Brief – Repeat everything in the data exactly except images.
* * * * * * * * *
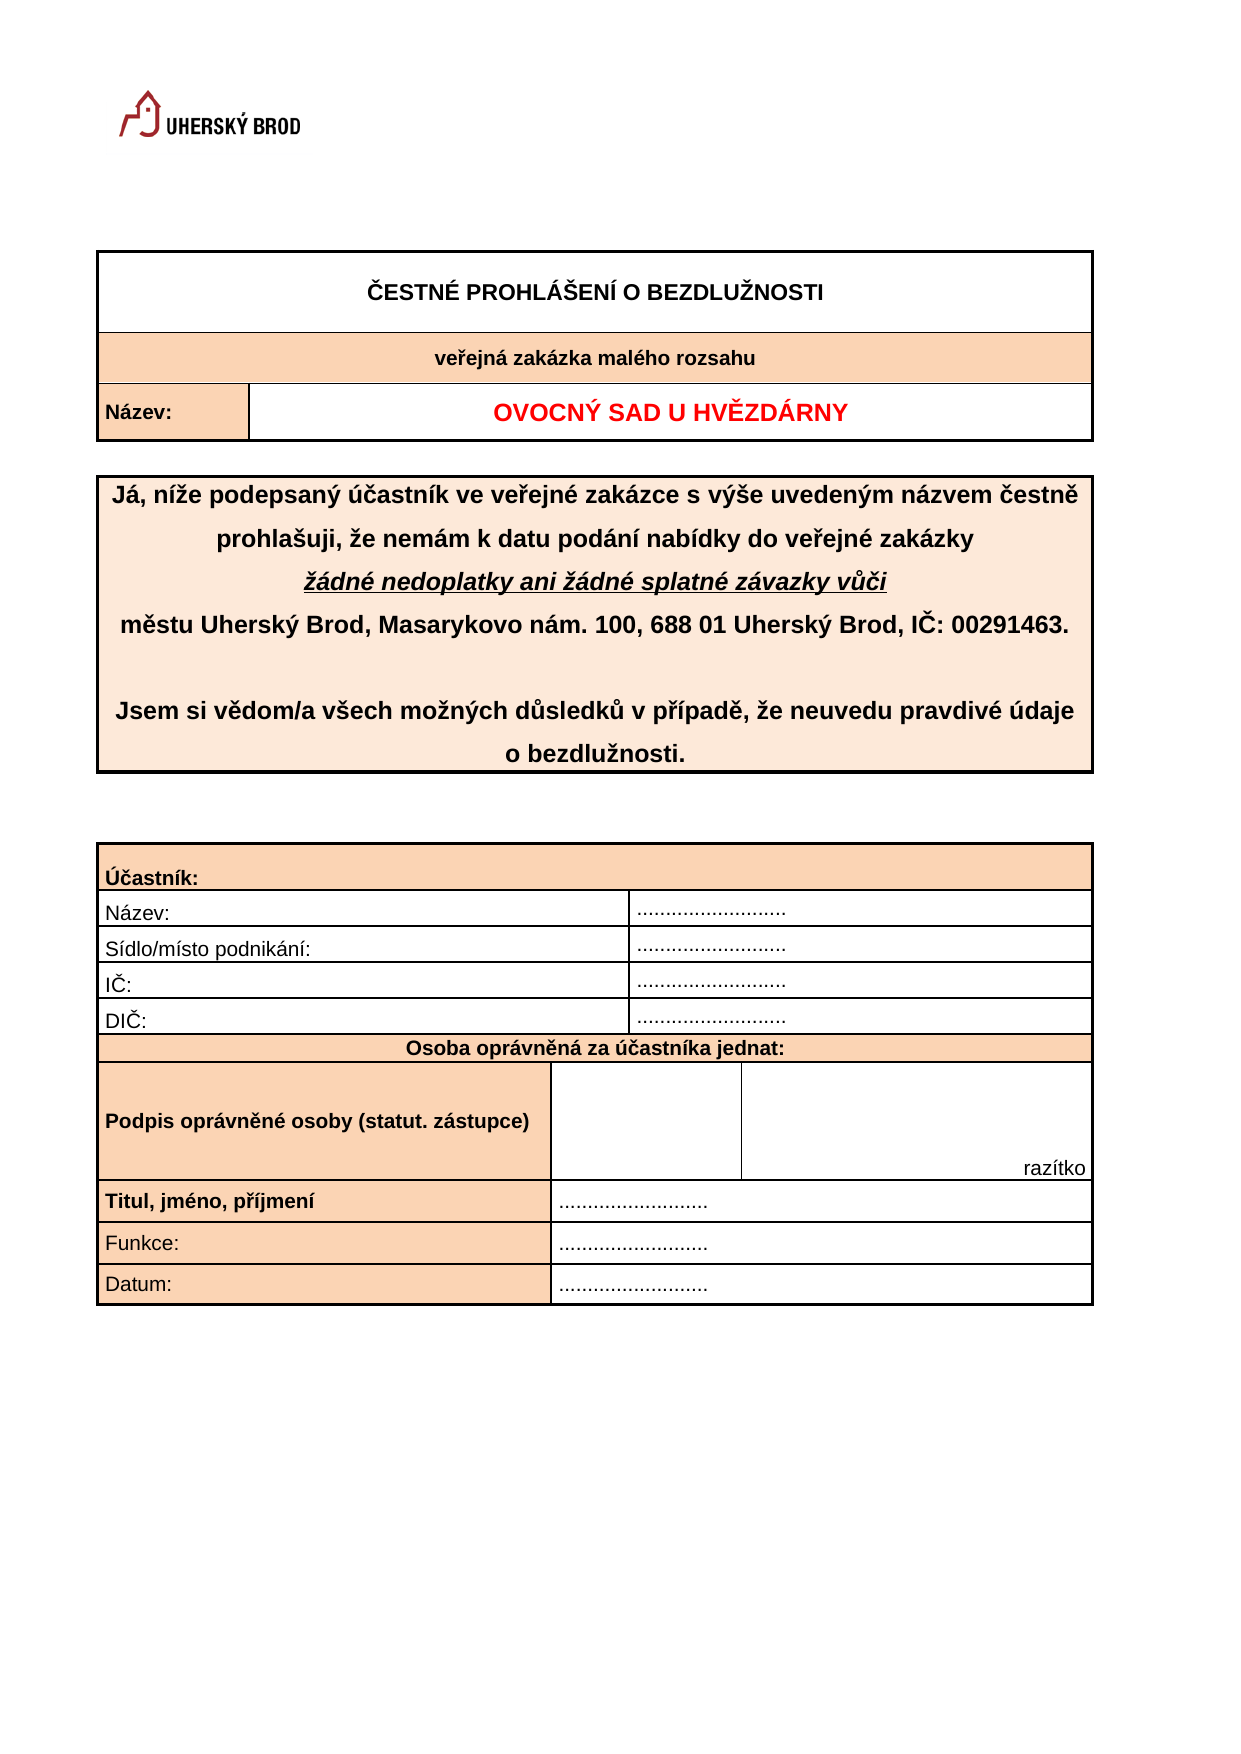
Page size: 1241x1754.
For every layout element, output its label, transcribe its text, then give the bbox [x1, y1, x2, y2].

table_cell .......................... [630, 927, 1091, 961]
table_cell [552, 1063, 741, 1179]
table_cell ovocný sad u hvězdárny [250, 384, 1091, 439]
table_cell Sídlo/místo podnikání: [99, 927, 628, 961]
table_cell .......................... [552, 1181, 1091, 1221]
table_cell IČ: [99, 963, 628, 997]
table_header ČESTNÉ PROHLÁŠENÍ O BEZDLUŽNOSTI [99, 253, 1091, 332]
table_header Já, níže podepsaný účastník ve veřejné zakázce s výše uvedeným názvem čestně prohlašuji, že nemám k datu podání nabídky do veřejné zakázky žádné nedoplatky ani žádné splatné závazky vůči městu Uherský Brod, Masarykovo nám. 100, 688 01 Uherský Brod, IČ: 00291463. Jsem si vědom/a všech možných důsledků v případě, že neuvedu pravdivé údaje o bezdlužnosti. [99, 478, 1091, 770]
table_cell .......................... [630, 963, 1091, 997]
table_cell razítko [742, 1063, 1091, 1179]
table_cell .......................... [630, 891, 1091, 925]
table_cell Název: [99, 384, 248, 439]
table_cell Název: [99, 891, 628, 925]
picture [106, 73, 313, 155]
table_cell .......................... [552, 1265, 1091, 1303]
table_cell .......................... [552, 1223, 1091, 1263]
table_cell Titul, jméno, příjmení [99, 1181, 550, 1221]
table_header Účastník: [99, 845, 1091, 889]
table_cell veřejná zakázka malého rozsahu [99, 333, 1091, 382]
table_cell Osoba oprávněná za účastníka jednat: [99, 1035, 1091, 1061]
table_cell Datum: [99, 1265, 550, 1303]
table_cell Podpis oprávněné osoby (statut. zástupce) [99, 1063, 550, 1179]
table_cell .......................... [630, 999, 1091, 1033]
table_cell Funkce: [99, 1223, 550, 1263]
table_cell DIČ: [99, 999, 628, 1033]
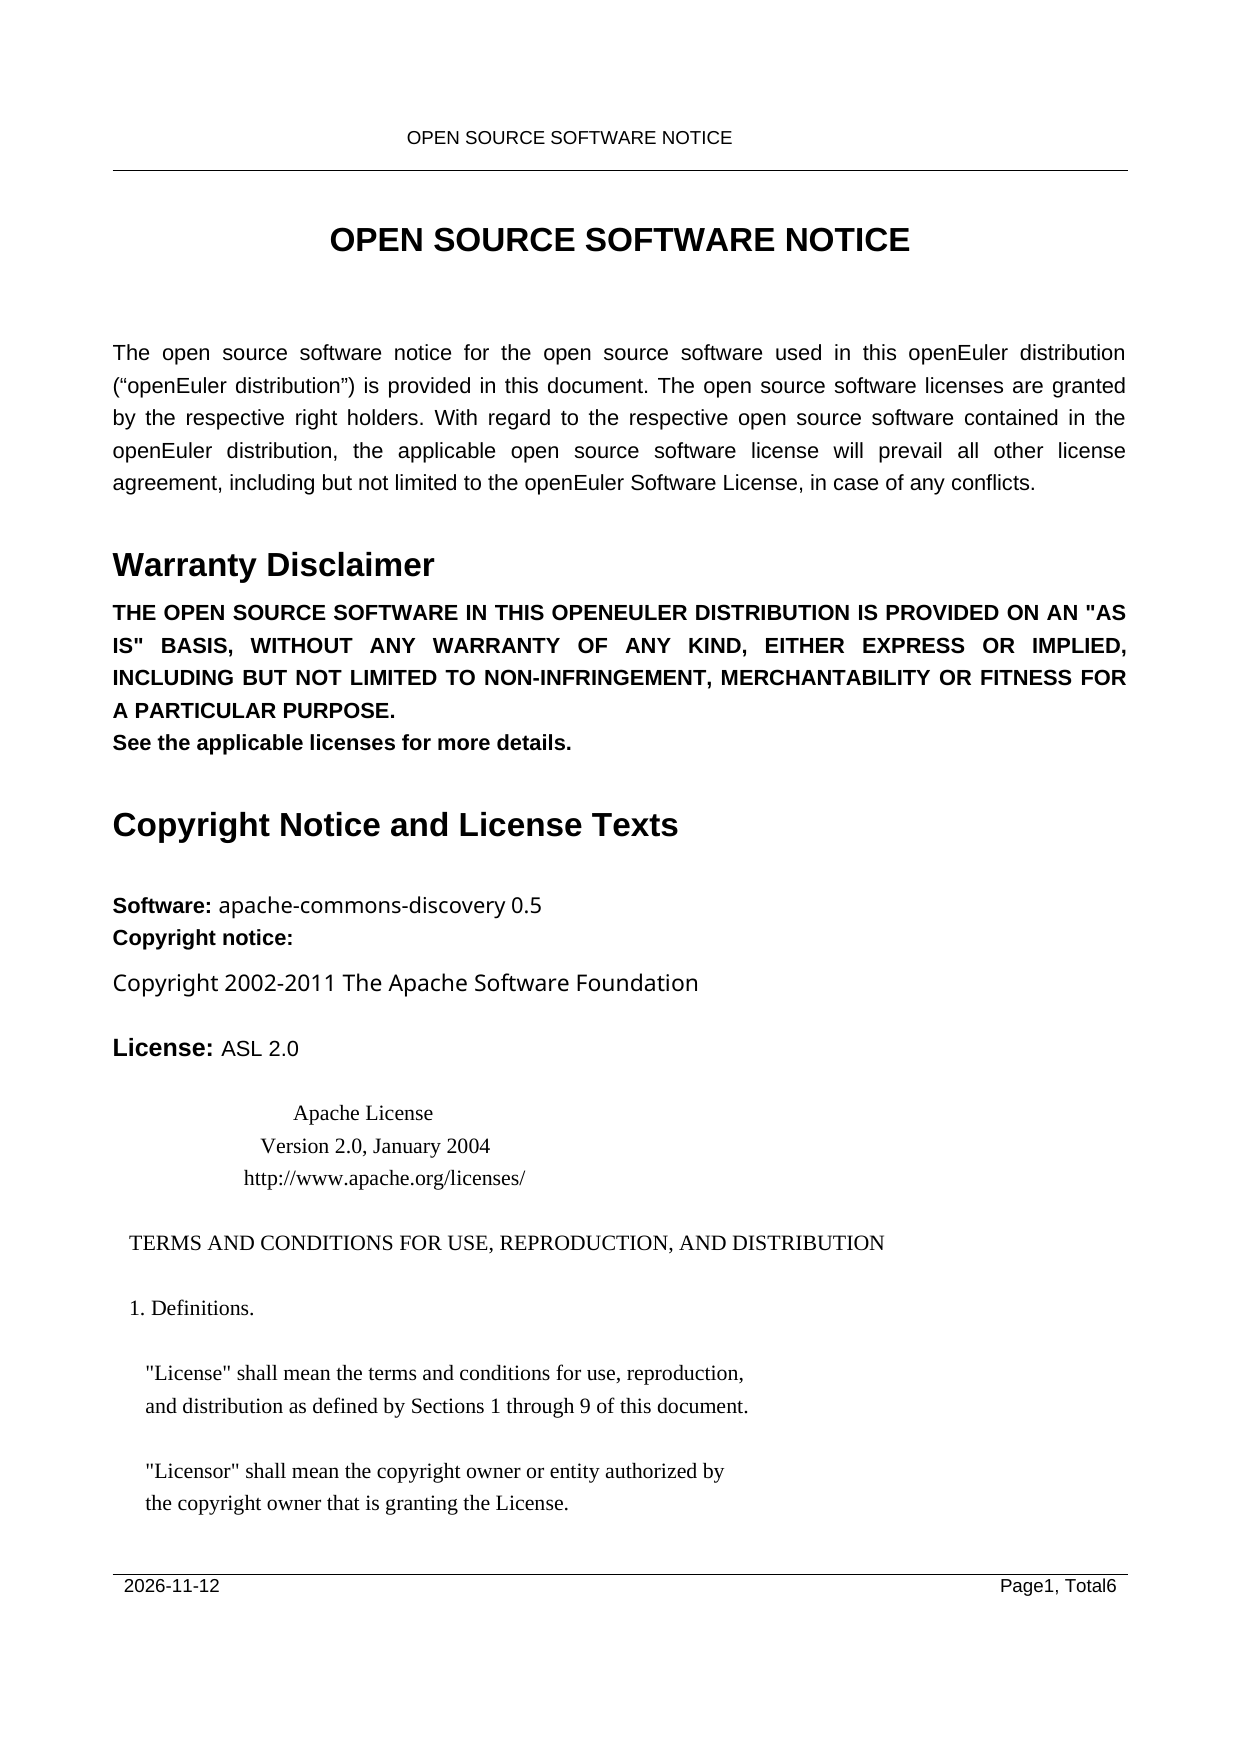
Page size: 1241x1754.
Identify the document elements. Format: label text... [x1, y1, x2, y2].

text THE OPEN SOURCE SOFTWARE IN THIS OPENEULER DISTRIBUTION IS PROVIDED ON AN "AS IS" BASIS, WITHOUT ANY WARRANTY OF ANY KIND, EITHER EXPRESS OR IMPLIED, INCLUDING BUT NOT LIMITED TO NON-INFRINGEMENT, MERCHANTABILITY OR FITNESS FOR A PARTICULAR PURPOSE. See the applicable licenses for more details. [112, 596, 1128, 759]
text Warranty Disclaimer [112, 531, 1128, 596]
text Copyright 2002-2011 The Apache Software Foundation [112, 966, 1128, 1031]
text The open source software notice for the open source software used in this openEuler distribution (“openEuler distribution”) is provided in this document. The open source software licenses are granted by the respective right holders. With regard to the respective open source software contained in the openEuler distribution, the applicable open source software license will prevail all other license agreement, including but not limited to the openEuler Software License, in case of any conflicts. [112, 336, 1128, 499]
text Copyright Notice and License Texts [112, 791, 1128, 856]
text OPEN SOURCE SOFTWARE NOTICE [112, 206, 1128, 271]
title Software: apache-commons-discovery 0.5 [112, 889, 1128, 921]
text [112, 1064, 1128, 1519]
text Copyright notice: [112, 921, 1128, 954]
text License: ASL 2.0 [112, 1031, 1128, 1064]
* * * * * * * * *
Solution below –
Page size: 1241x1754.
For every layout element, output its label, transcribe its text, then give the bbox [x1, y1, x2, y2].

table_cell .......................... [630, 927, 1091, 961]
table_cell [552, 1063, 741, 1179]
table_cell ovocný sad u hvězdárny [250, 384, 1091, 439]
table_cell Sídlo/místo podnikání: [99, 927, 628, 961]
table_cell .......................... [552, 1181, 1091, 1221]
table_cell IČ: [99, 963, 628, 997]
table_header ČESTNÉ PROHLÁŠENÍ O BEZDLUŽNOSTI [99, 253, 1091, 332]
table_header Já, níže podepsaný účastník ve veřejné zakázce s výše uvedeným názvem čestně prohlašuji, že nemám k datu podání nabídky do veřejné zakázky žádné nedoplatky ani žádné splatné závazky vůči městu Uherský Brod, Masarykovo nám. 100, 688 01 Uherský Brod, IČ: 00291463. Jsem si vědom/a všech možných důsledků v případě, že neuvedu pravdivé údaje o bezdlužnosti. [99, 478, 1091, 770]
table_cell .......................... [630, 963, 1091, 997]
table_cell razítko [742, 1063, 1091, 1179]
table_cell .......................... [630, 891, 1091, 925]
table_cell Název: [99, 384, 248, 439]
table_cell Název: [99, 891, 628, 925]
picture [106, 73, 313, 155]
table_cell .......................... [552, 1265, 1091, 1303]
table_cell .......................... [552, 1223, 1091, 1263]
table_cell Titul, jméno, příjmení [99, 1181, 550, 1221]
table_header Účastník: [99, 845, 1091, 889]
table_cell veřejná zakázka malého rozsahu [99, 333, 1091, 382]
table_cell Osoba oprávněná za účastníka jednat: [99, 1035, 1091, 1061]
table_cell Datum: [99, 1265, 550, 1303]
table_cell Podpis oprávněné osoby (statut. zástupce) [99, 1063, 550, 1179]
table_cell .......................... [630, 999, 1091, 1033]
table_cell Funkce: [99, 1223, 550, 1263]
table_cell DIČ: [99, 999, 628, 1033]
Page size: 1241x1754.
Identify the document elements. Format: label text... [x1, y1, x2, y2].

text THE OPEN SOURCE SOFTWARE IN THIS OPENEULER DISTRIBUTION IS PROVIDED ON AN "AS IS" BASIS, WITHOUT ANY WARRANTY OF ANY KIND, EITHER EXPRESS OR IMPLIED, INCLUDING BUT NOT LIMITED TO NON-INFRINGEMENT, MERCHANTABILITY OR FITNESS FOR A PARTICULAR PURPOSE. See the applicable licenses for more details. [112, 596, 1128, 759]
text Warranty Disclaimer [112, 531, 1128, 596]
text Copyright 2002-2011 The Apache Software Foundation [112, 966, 1128, 1031]
text The open source software notice for the open source software used in this openEuler distribution (“openEuler distribution”) is provided in this document. The open source software licenses are granted by the respective right holders. With regard to the respective open source software contained in the openEuler distribution, the applicable open source software license will prevail all other license agreement, including but not limited to the openEuler Software License, in case of any conflicts. [112, 336, 1128, 499]
text Copyright Notice and License Texts [112, 791, 1128, 856]
text OPEN SOURCE SOFTWARE NOTICE [112, 206, 1128, 271]
title Software: apache-commons-discovery 0.5 [112, 889, 1128, 921]
text [112, 1064, 1128, 1519]
text Copyright notice: [112, 921, 1128, 954]
text License: ASL 2.0 [112, 1031, 1128, 1064]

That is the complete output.